Start of Block

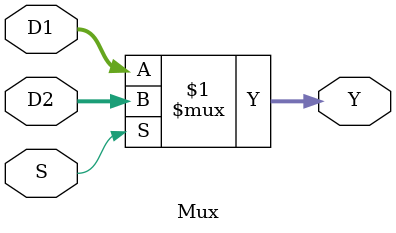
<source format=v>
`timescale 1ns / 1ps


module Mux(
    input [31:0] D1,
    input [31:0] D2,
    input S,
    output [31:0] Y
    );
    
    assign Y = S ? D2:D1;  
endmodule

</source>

End of Block
Start of Block

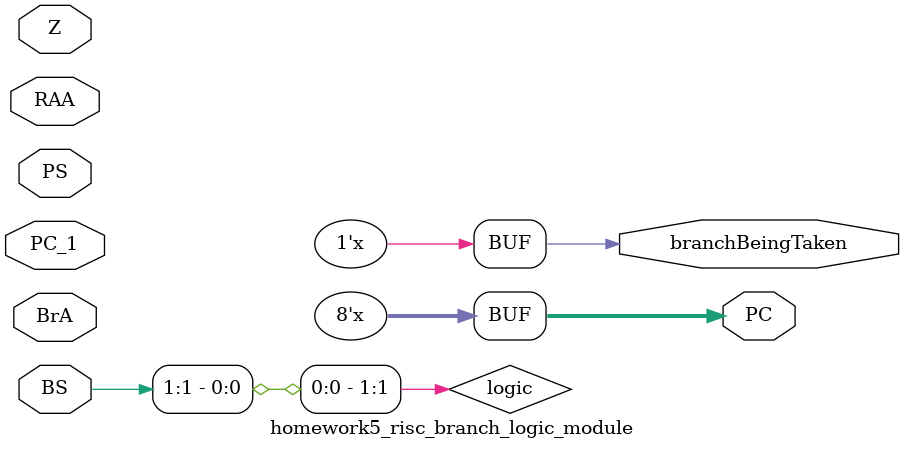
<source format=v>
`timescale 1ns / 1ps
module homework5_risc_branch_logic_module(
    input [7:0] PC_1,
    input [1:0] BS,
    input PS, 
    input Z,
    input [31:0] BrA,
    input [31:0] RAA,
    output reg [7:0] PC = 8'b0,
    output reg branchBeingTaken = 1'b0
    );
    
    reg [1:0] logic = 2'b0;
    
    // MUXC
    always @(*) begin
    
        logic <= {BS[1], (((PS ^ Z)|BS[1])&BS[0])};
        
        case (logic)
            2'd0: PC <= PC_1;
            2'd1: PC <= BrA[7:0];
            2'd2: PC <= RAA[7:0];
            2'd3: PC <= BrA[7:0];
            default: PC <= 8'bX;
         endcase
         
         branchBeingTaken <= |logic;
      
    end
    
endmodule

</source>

End of Block

**TASK ITEM:** Copy, from the data above, every line where the word "branchBeingTaken" appears.

**OUTPUT FOR THIS EXERCISE:**
    output reg branchBeingTaken = 1'b0
         branchBeingTaken <= |logic;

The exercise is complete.